Further, the Kingstonian represents an increase in private property and an influx of new residents. Therefore, it is reasonable to speculate that this will create a perceived need for increased policing. At a time when Ulster County activists are advocating adjusting police budgeting to reform responses to mental health and addiction crises, the Kingstonian all but ensures no successful reform.
The Kingstonian will be a shining symbol of this city’s increasing disregard for the needs of its working-class citizens.
John Frusciante
Kingston
We appreciate Neal Smoller
We got our Covid-19 vaccine shots today at the Village Apothecary at the Woodstock Community Center. Pharmacist Neal Smoller made it happen by bringing the vaccine close to our community.
We were very impressed with the superb organization of the effort, filled with both professionals and volunteers. The experience was efficient, supportive, safe and easy.
We honor Neal Smoller who fought to bring this lifesaving vaccine to us.
If you qualify due to age or essential worker category, go to drnealsmoller.com/vax to sign up for an appointment when the next vaccines become available. We encourage you to help your friends and family who have difficulty negotiating online applications.
Judith Spektor
Barry Benepe
Saugerties
NY recycling at a crossroads
New Yorkers set out three billion pounds of recyclables annually, delivering many environmental benefits including waste reduction, conservation of precious natural resources and reduced greenhouse gas emissions. From an economic standpoint, recycling supports thousands of green-sector jobs across the state and preserves limited landfill space.
But today, local recycling programs in New York are on the ropes and are struggling to survive. The value of curbside recyclables is insufficient to cover the costs to sort and process the recyclables. Statewide, these costs for municipalities and recycling-system ratepayers are estimated to exceed $80 million in 2021.
The catalyst for this financial dilemma? Severely reduced demand, as China no longer accepts much of the world’s recyclables. On a local level, the challenge to municipal officials to maintain recycling programs is made even more difficult because of budget challenges due to Covid-19 and tax-cap limitations.
To respond to this challenge, New York senator Todd Kaminsky and assemblyman Steve Englebright are teaming up to propose legislation (S.1185) that would require consumer product manufacturers to finance the recycling of their packaging materials. Municipalities could continue to recycle, much as they have been for the past 30 years. But consumer product brand-owners would be required to reimburse municipalities for the collection and processing of their packaging, as well as costs for public recycling education.

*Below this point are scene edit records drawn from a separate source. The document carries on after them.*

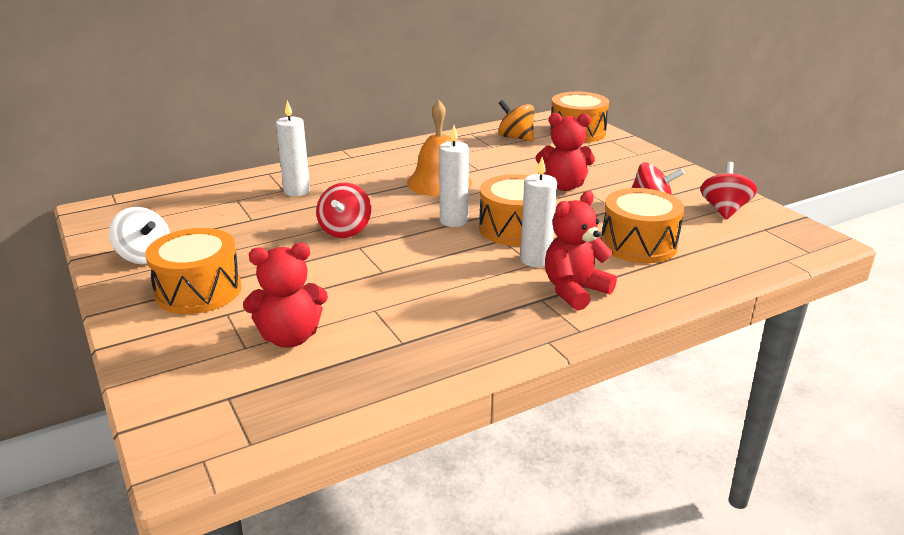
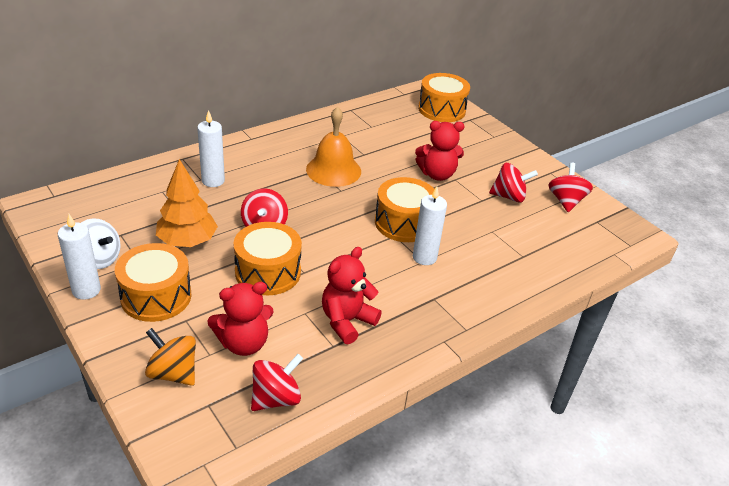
camera: 10 degrees left, 10 degrees up
white candle [439,125,469,227] -> white candle moved to [58,214,101,300]
orange spinning top [498,100,534,142] -> orange spinning top moved to [145,328,196,386]
red teddy bear [545,191,617,311] -> red teddy bear moved to [322,247,382,344]
orange drum [601,188,684,263] -> orange drum moved to [233,222,302,295]
none -> orange tree [156,159,218,247]
none -> red spinning top [251,354,303,411]

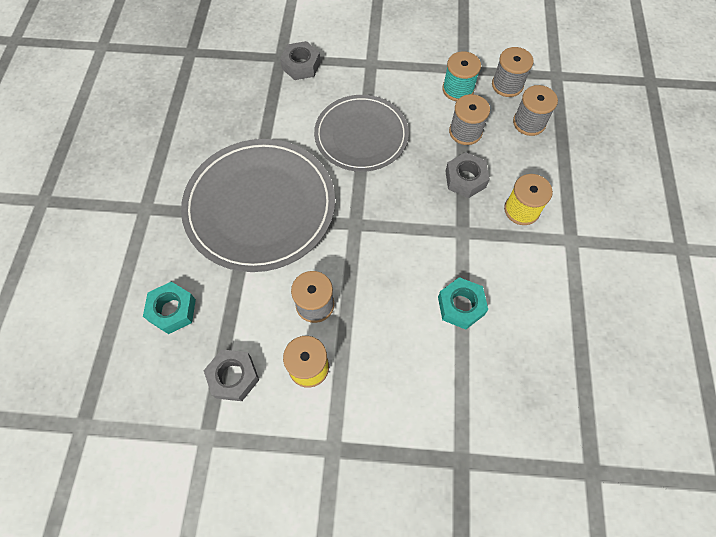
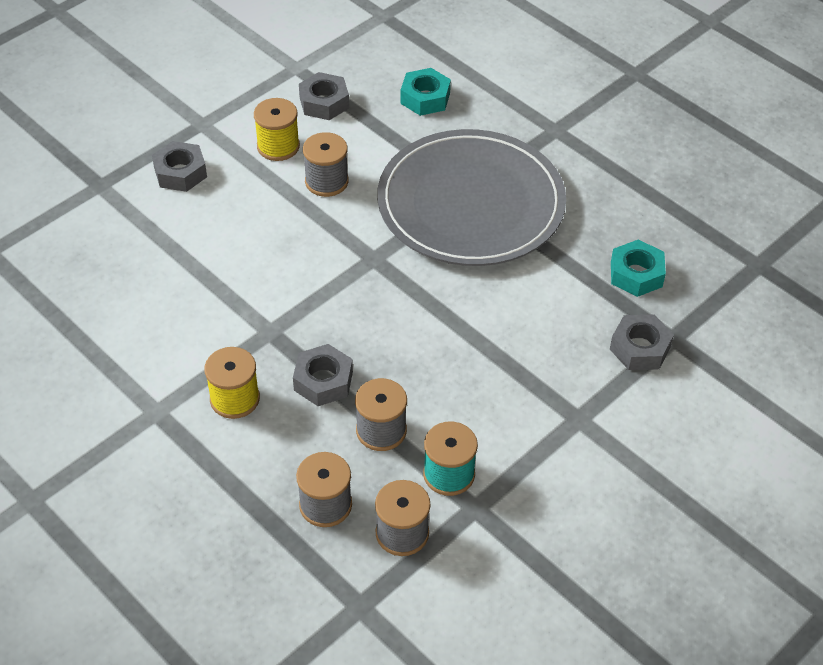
camera: 130 degrees right, 15 degrees down
grey plate [314,95,409,172] -> none
turquoise nut [438,277,488,329] -> turquoise nut moved to [611,240,666,297]
none -> grey nut [152,141,207,192]

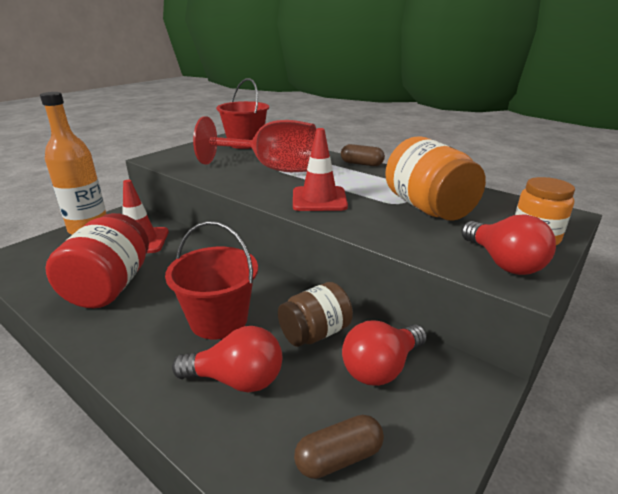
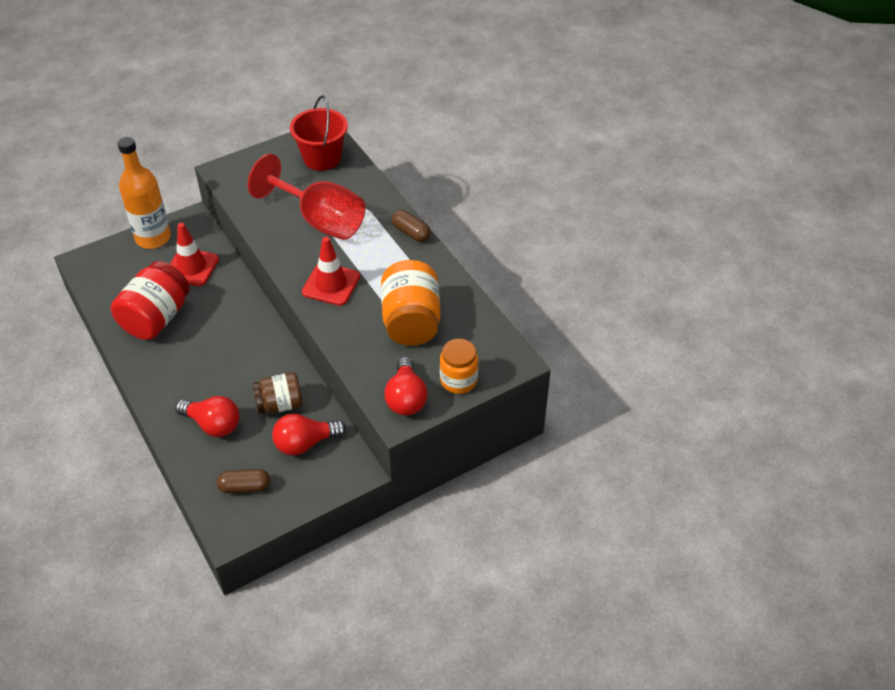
camera: 20 degrees right, 20 degrees up
red bucket [165,221,258,339] -> none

Product producers control the type/quantity of their packaging and need to be part of the recycling solution.
Requiring corporate producers to chip into end-of-life costs for their products will help municipalities sustain recycling. It will also help protect our planet for future generations. The legislation incentivizes manufacturers to reduce packaging, increase the packaging’s recycled content and make the packaging easier to recycle. New York has a choice: remain stuck at the crossroads marked by unsustainable costs, stagnant recycling rates and aging infrastructure, or pass Senate Bill 1185 and lead the nation in establishing the recycling management system of the future.
Angelina Peone,
Recycling Coordinator, Ulster County Resource Recovery Agency
Time and Covid
My focus is on how I feel about the passing of time. I am endlessly waiting for a vaccination appointment. I calculate the time when I can go to the grocery with the fewest people in the store. I wonder how much precious time I lose worrying about getting the virus. I am confused that the slowing of time by hunkering down is actually time I am wasting, or have I finally stopped running the rat race? What can I do to get Covid-19 out of the driver’s seat of my emotions?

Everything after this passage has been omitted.